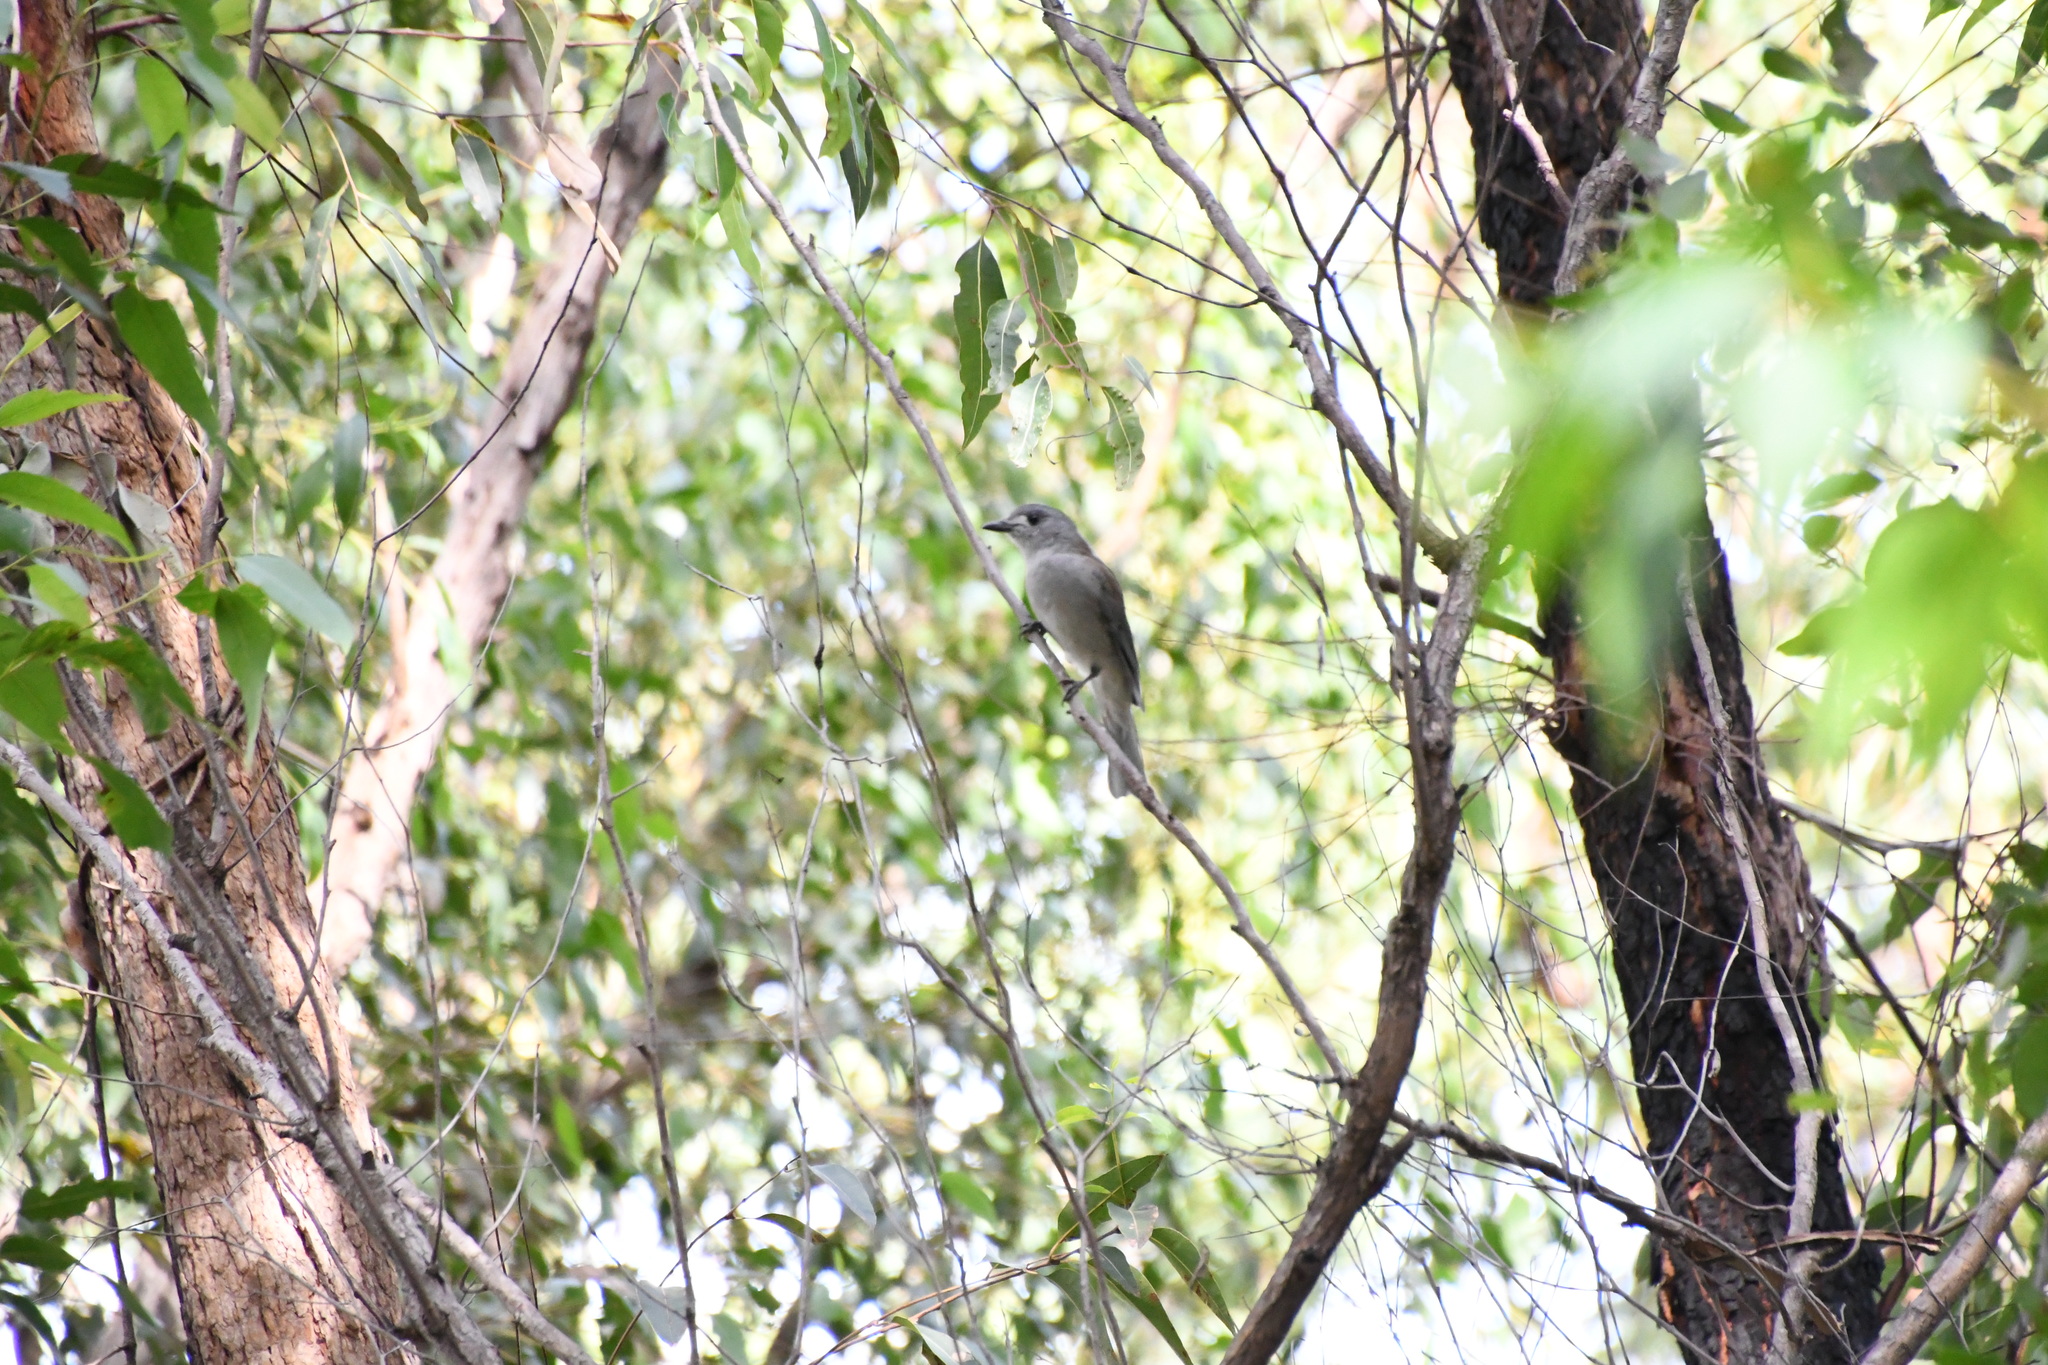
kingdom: Animalia
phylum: Chordata
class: Aves
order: Passeriformes
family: Pachycephalidae
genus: Colluricincla
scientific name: Colluricincla harmonica
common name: Grey shrikethrush
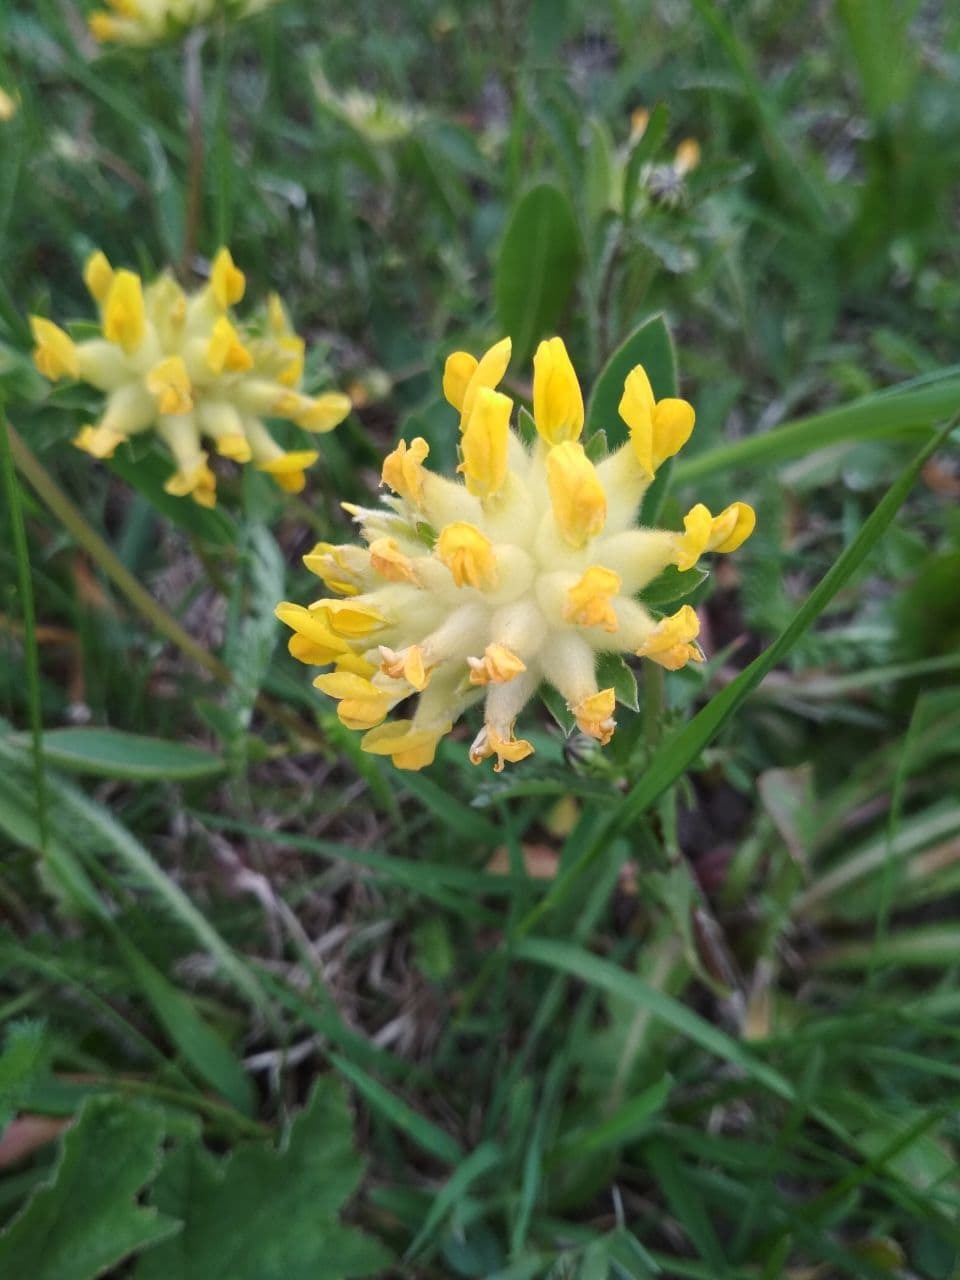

PROBLEM REQUIREMENTS. Copy each record's naming lines above, kingdom through common name, word for word, and leave out the pictures.

RESPONSE BELOW.
kingdom: Animalia
phylum: Chordata
class: Aves
order: Passeriformes
family: Pachycephalidae
genus: Colluricincla
scientific name: Colluricincla harmonica
common name: Grey shrikethrush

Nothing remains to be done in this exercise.